#### [Exercise description]
From the records below, pull each line that has "Tree".

Dataset entries
———
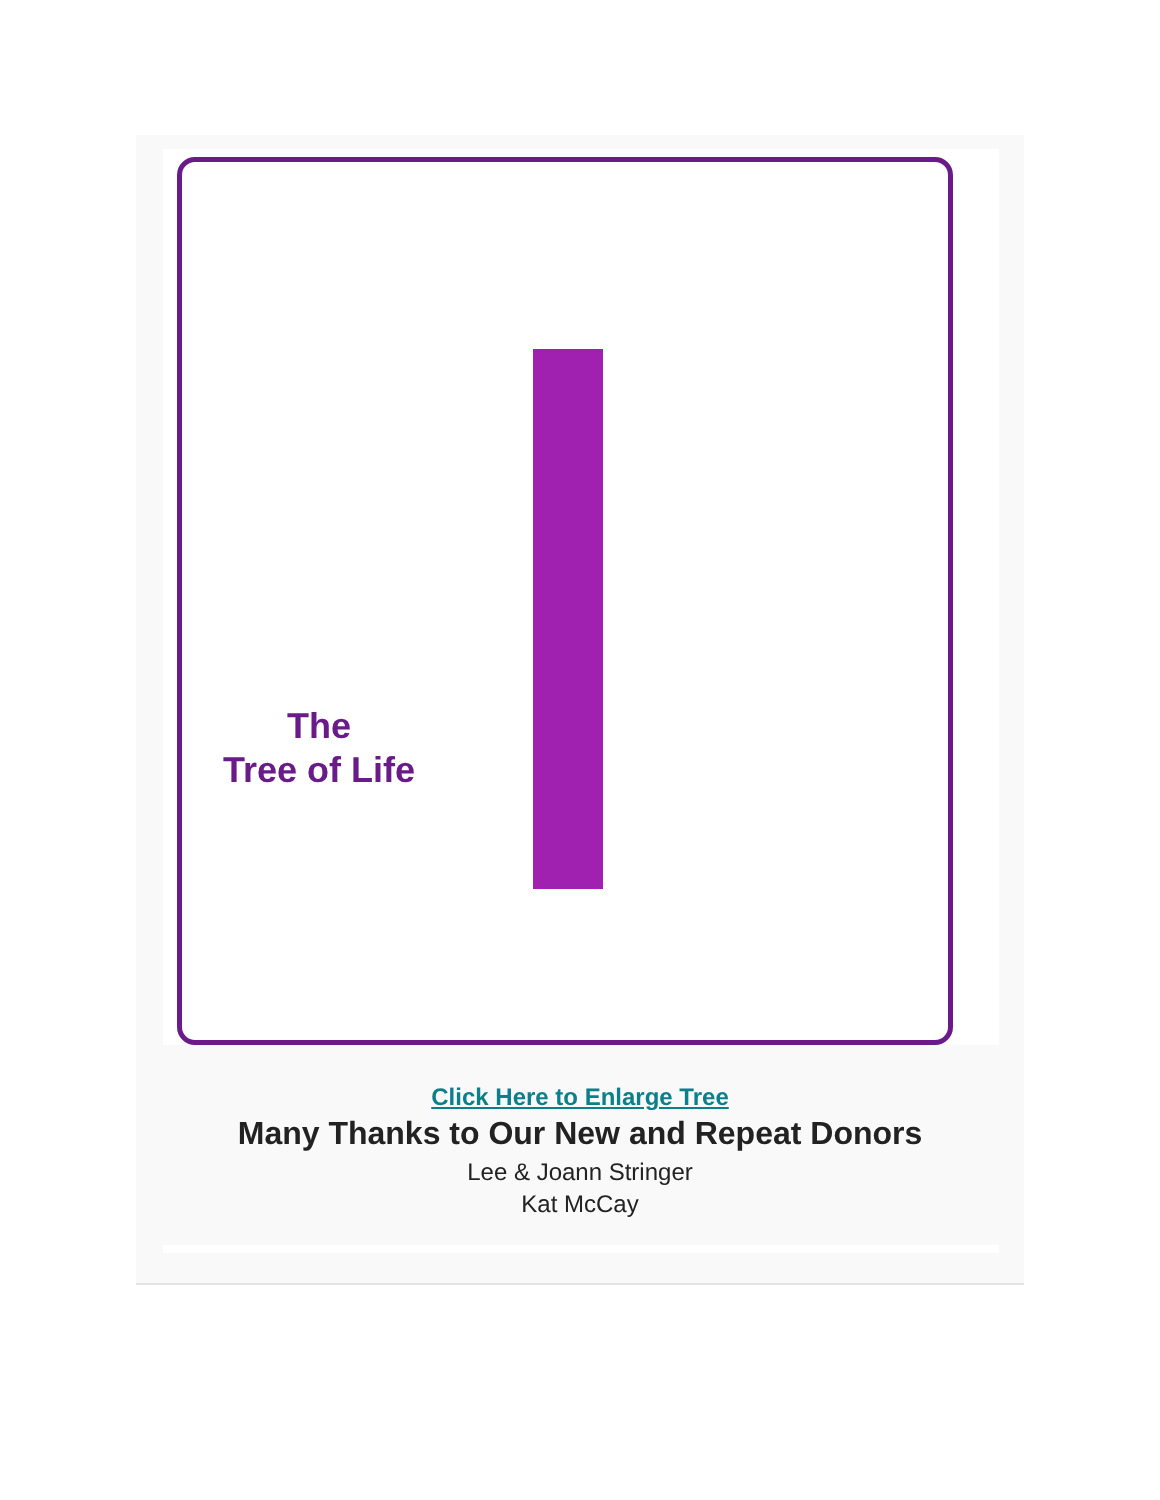The
Tree of Life
Click Here to Enlarge Tree
Many Thanks to Our New and Repeat Donors
Lee & Joann Stringer
Kat McCay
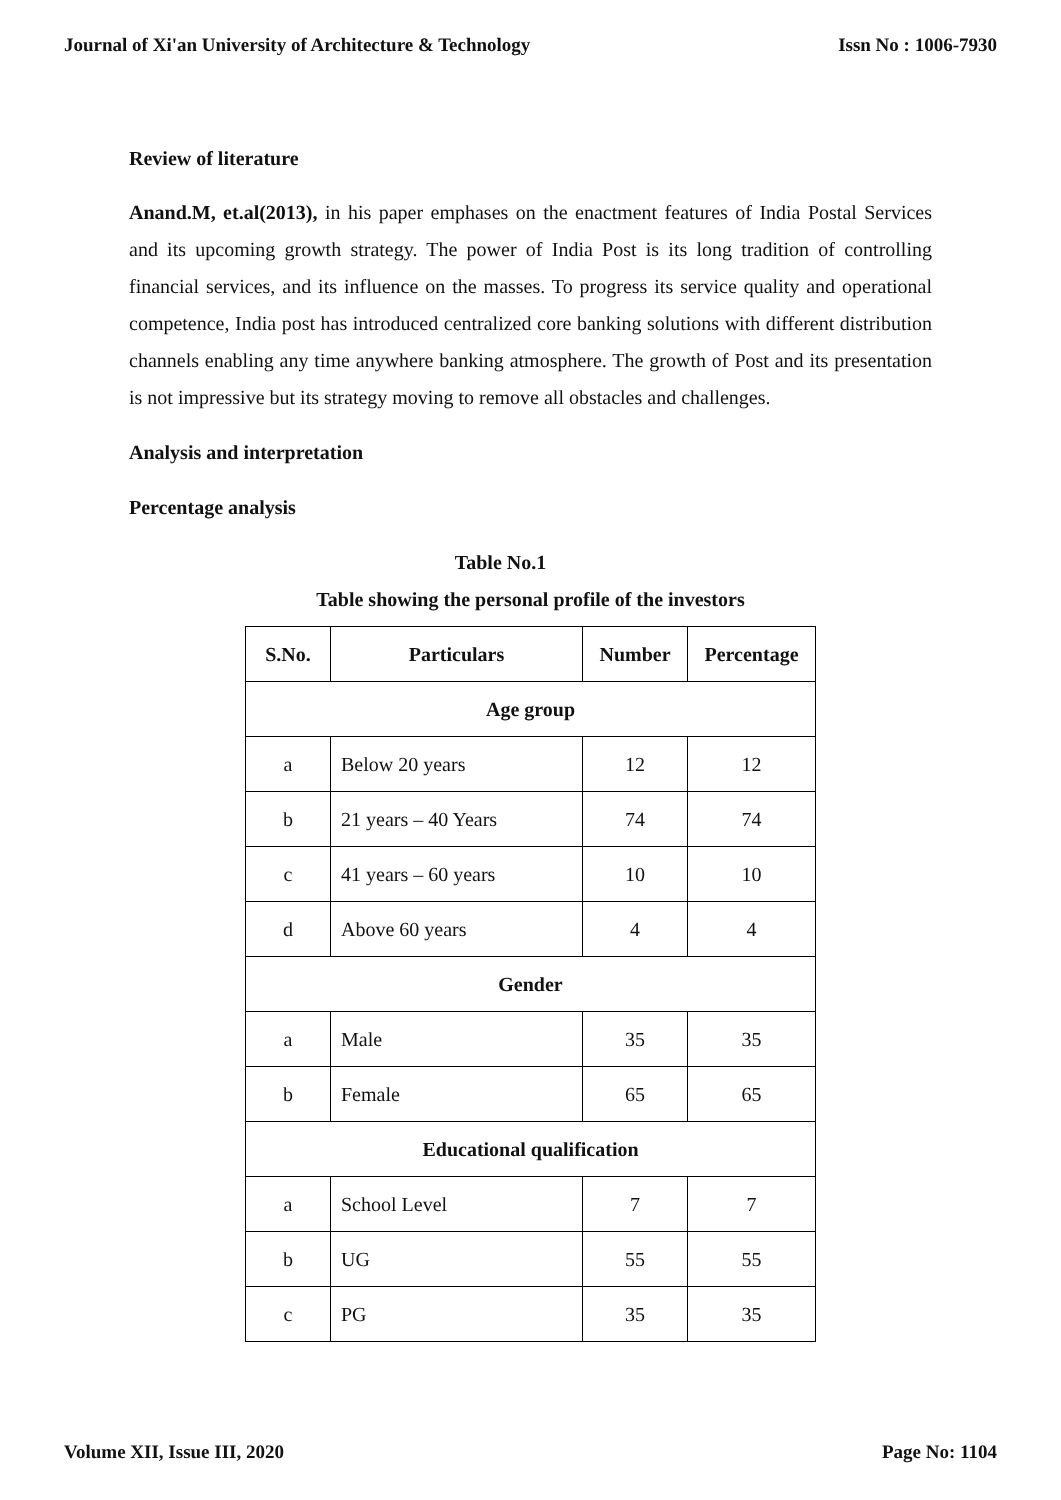Journal of Xi'an University of Architecture & Technology Issn No : 1006-7930
Review of literature
Anand.M, et.al(2013), in his paper emphases on the enactment features of India Postal Services and its upcoming growth strategy. The power of India Post is its long tradition of controlling financial services, and its influence on the masses. To progress its service quality and operational competence, India post has introduced centralized core banking solutions with different distribution channels enabling any time anywhere banking atmosphere. The growth of Post and its presentation is not impressive but its strategy moving to remove all obstacles and challenges.
Analysis and interpretation
Percentage analysis
Table No.1
Table showing the personal profile of the investors
| S.No. | Particulars | Number | Percentage |
| --- | --- | --- | --- |
| Age group | | | |
| a | Below 20 years | 12 | 12 |
| b | 21 years – 40 Years | 74 | 74 |
| c | 41 years – 60 years | 10 | 10 |
| d | Above 60 years | 4 | 4 |
| Gender | | | |
| a | Male | 35 | 35 |
| b | Female | 65 | 65 |
| Educational qualification | | | |
| a | School Level | 7 | 7 |
| b | UG | 55 | 55 |
| c | PG | 35 | 35 |
Volume XII, Issue III, 2020 Page No: 1104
———
#### [Solution]
Tree of Life
Click Here to Enlarge Tree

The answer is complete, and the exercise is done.